Davalı savunmasında sözleşmeye göre inşaatın bitirildiğini, davacıya taşınmazı teslim almasının ihtar edildiğini ancak davacının taşınmazı teslim almadığını, bu nedenle cezai şart isteyemeyeceğini, taşınmazın imalatındaki gecikmenin davacı ve diğer arsa sahiplerinin kusurundan kaynaklandığını açıklayarak davanın reddine karar verilmesini istemiştir.
Mahkemece, davalı kooperatif aleyhine 2008/88 Esas sayılı dosyasıyla açılan davada verilen karar ile inşaat ruhsatının alındığı tarihin 26.03.1998 olarak ve inşaat yasakları da dikkate alındığında inşaatların bitirilmesi gereken tarihin ise 13.03.2005 olarak kabul edildiğini, eldeki davada işin bitirilme tarihinin emsal dosyada işin bitirilme tarihinde
(1080-540=) 540 gün, yanı 18 ay daha önce olduğu, dolayısıyla da davacının sözleşme gereği (13.03.2005 tarihinden 18 ay önceki tarih olan) 13.09.2003 tarihinden itibaren dava tarihi olan 26.11.2012 tarihine kadar dubleks mesken için aylık 200 Mark cezai şart talep edebileceği, davalı kooperatifin tacir olmadığı ve üyelerini konut sahibi yapmak gibi sosyal bir amaçla kurulduğu ve inşaatların halen de bitmemiş olduğu, dolayısıyla davacının dava tarihinden sonraki dönem için de tazminat istemeye hakkı bulunduğu göz önünde bulundurulduğunda aşırı bulunan tazminatın 6098 sayılı Kanunun 182/3’üncü maddesi uyarınca indirilmesinin hakkaniyete uygun olacağı gerekçesiyle 13.3.2005’den davadan önceki tahakkuk tarihi olan 13.11.2012 tarihine kadar geçen 93 ay için aylık 200 mark üzerinden 18.600 Mark cezai şart alacağının TL karşılığı 22.073,12 TL üzerinden davanın kısmen kabulüne karar verilmiştir.
Dosya kapsamına göre davalı kooperatifin dava dışı diğer arsa sahipleriyle de kat karşılığı inşaat sözleşmeleri yaptığı, mahkemenin gerekçesinde belirttiği 2008/88 E sayılı dosyada başka arsa sahibi tarafından açılan davada cezai şartın tahsili talepli dava açıldığı, mahkemece davanın kabulüne ilişkin kararın kesinleştiği anlaşılmaktadır.
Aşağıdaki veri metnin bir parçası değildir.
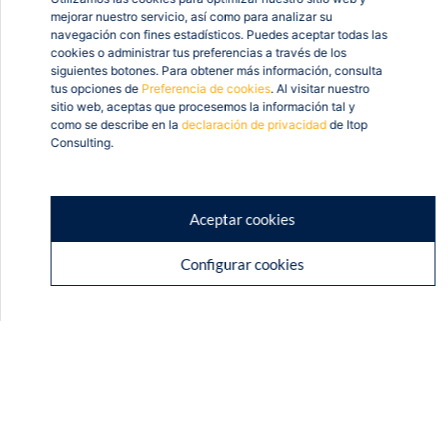
mejorar nuestro servicio, así como para analizar su
navegación con fines estadísticos. Puedes aceptar todas las
cookies o administrar tus preferencias a través de los
siguientes botones. Para obtener más información, consulta
tus opciones de
Preferencia de cookies
. Al visitar nuestro
sitio web, aceptas que procesemos la información tal y
como se describe en la
declaración de privacidad
de Itop
Consulting.
Aceptar cookies
Configurar cookies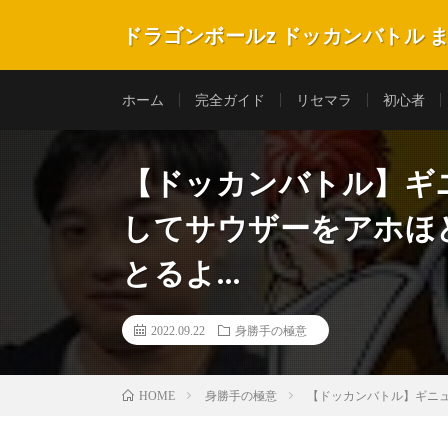
ドラゴンボールz ドッカンバトル 
ホーム
完全ガイド
リセマラ
初心者
【ドッカンバトル】ギ
してサウザーをアホほ
とるよ…
2022.09.22
身勝手の極意
身勝手の極意
【ドッカンバトル】ギニ
HOME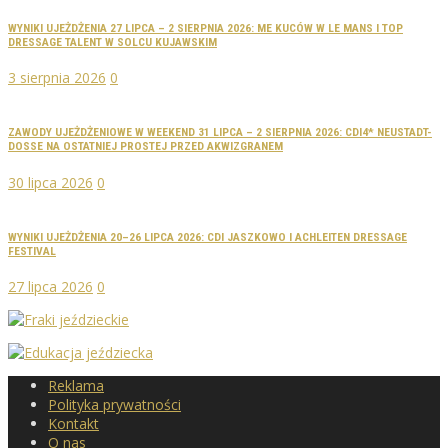
WYNIKI UJEŻDŻENIA 27 LIPCA – 2 SIERPNIA 2026: ME KUCÓW W LE MANS I TOP
DRESSAGE TALENT W SOLCU KUJAWSKIM
3 sierpnia 2026
0
ZAWODY UJEŻDŻENIOWE W WEEKEND 31 LIPCA – 2 SIERPNIA 2026: CDI4* NEUSTADT-
DOSSE NA OSTATNIEJ PROSTEJ PRZED AKWIZGRANEM
30 lipca 2026
0
WYNIKI UJEŻDŻENIA 20–26 LIPCA 2026: CDI JASZKOWO I ACHLEITEN DRESSAGE
FESTIVAL
27 lipca 2026
0
Reklama
Polityka prywatności
Kontakt
O nas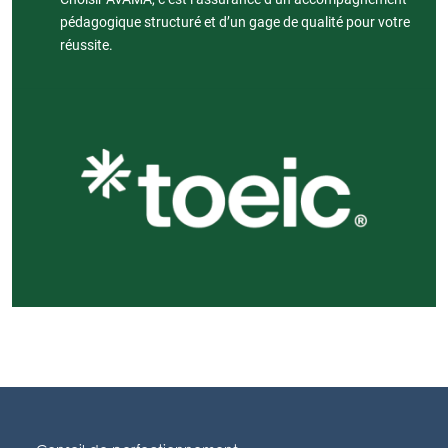
pédagogique structuré et d’un gage de qualité pour votre
réussite.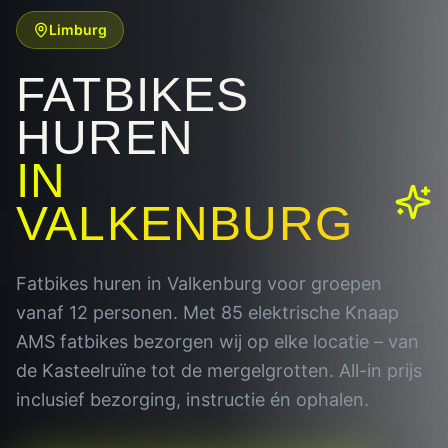
Limburg
FATBIKES
HUREN
IN
VALKENBURG
Fatbikes huren in Valkenburg voor groepen
vanaf 12 personen. Met 85 elektrische Knaap
AMS fatbikes bezorgen wij op elke locatie – van
de Kasteelruïne tot de mergelgrotten. All-in prijs
inclusief bezorging, instructie én ophalen.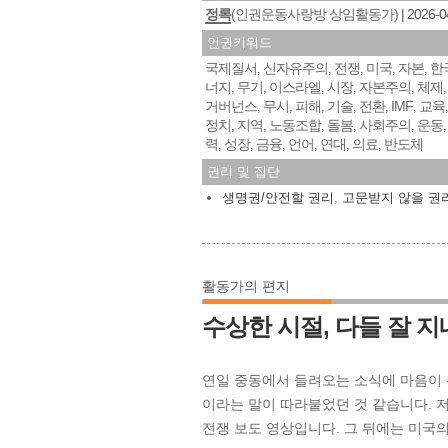
정록
(인권운동사랑방 상임활동가)
2026-0
인권키워드
국제질서
신자유주의
전쟁
미국
자본
한
,
,
,
,
,
너지
무기
이스라엘
시장
자본주의
체제
,
,
,
,
,
거버넌스
무시
피해
기술
전환
IMF
교육
,
,
,
,
,
,
정치
지역
노동조합
돌봄
사회주의
운동
,
,
,
,
,
력
성장
금융
언어
연대
의료
반도체
,
,
,
,
,
,
권리 및 집단
생명권/안전할 권리
,
고문받지 않을 권
활동가의 편지
수상한 시절, 다들 잘 
연일 중동에서 들려오는 소식에 마음이 
이라는 말이 따라붙었던 것 같습니다. 저
전쟁 보도 영상입니다. 그 뒤에는 미국의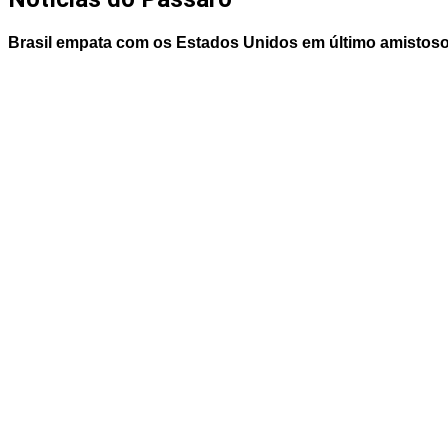
Brasil empata com os Estados Unidos em último amistos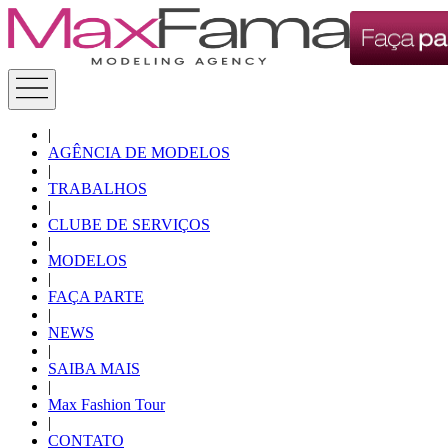
|
AGÊNCIA DE MODELOS
|
TRABALHOS
|
CLUBE DE SERVIÇOS
|
MODELOS
|
FAÇA PARTE
|
NEWS
|
SAIBA MAIS
|
Max Fashion Tour
|
CONTATO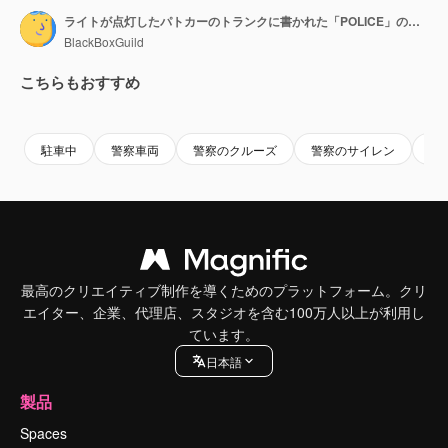
ライトが点灯したパトカーのトランクに書かれた「POLICE」の文字のクローズアップ。
BlackBoxGuild
こちらもおすすめ
Premium
Premium
Premium
Premium
駐車中
警察車両
警察のクルーズ
警察のサイレン
警
最高のクリエイティブ制作を導くためのプラットフォーム。クリ
エイター、企業、代理店、スタジオを含む100万人以上が利用し
ています。
日本語
製品
Spaces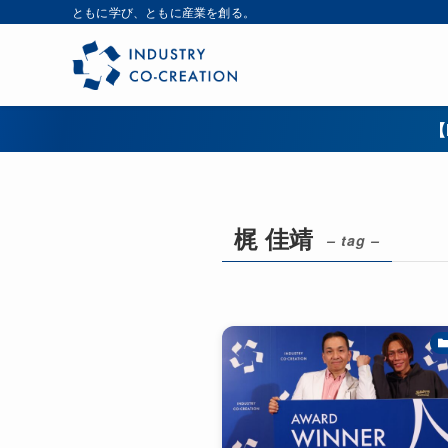
ともに学び、ともに産業を創る。
【
梶 佳靖
– tag –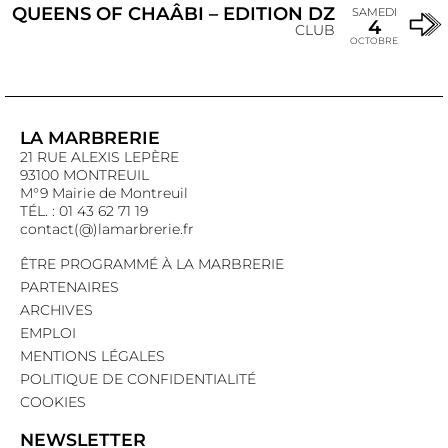
QUEENS OF CHAÂBI – EDITION DZ
SAMEDI
4
CLUB
OCTOBRE
LA MARBRERIE
21 RUE ALEXIS LEPÈRE
93100 MONTREUIL
M°9 Mairie de Montreuil
TÉL. : 01 43 62 71 19
contact(@)lamarbrerie.fr
ÊTRE PROGRAMMÉ À LA MARBRERIE
PARTENAIRES
ARCHIVES
EMPLOI
MENTIONS LÉGALES
POLITIQUE DE CONFIDENTIALITÉ
COOKIES
NEWSLETTER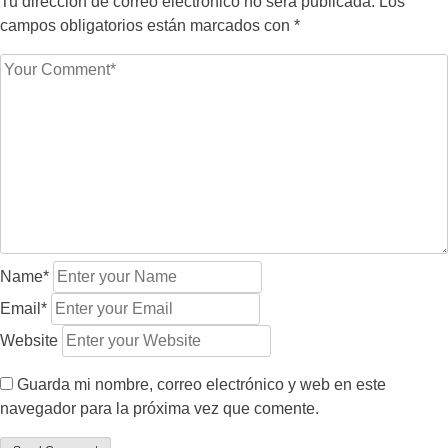
Tu dirección de correo electrónico no será publicada.
Los
campos obligatorios están marcados con
*
Name*
Email*
Website
Guarda mi nombre, correo electrónico y web en este
navegador para la próxima vez que comente.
Taraflar arasındaki sözleşmede 6’ncı maddesinde, İnşaatların başlayarak bitirilmesi ve arsa sahibine ait iş yerlerinin teknik şartnamesine ve planlamasına uygun bir şekilde teslim edilmesi için 540 iş günü süre belirlendiği, sürenin başlangıcının arsanın ruhsat alınmasında bir pürüz yoksa ve arsa sahibinden oluşan bir kusur olmazsa her halükarda kooperatif imar durumu aldıktan itibaren altı aylık süre içinde ruhsat alması halinde ruhsatın alındığı tarihten itibaren başlayacağının ve belediyece inşaat yasağı gibi bir yasak ve düzenleme getirilmesi ve buna da arsa sahibine karşı yazılabilir şekilde kanıtlanması halinde işbu yasak süresinin inşaat süresine ekleneceğinin kabul edilip inşaatın süresinde bitmemesi halinde sözleşmenin 17’nci maddesine göre her bir villa için aylık 200 Alman Markı cezai şart ödenmesinin kabul edildiği görülmektedir.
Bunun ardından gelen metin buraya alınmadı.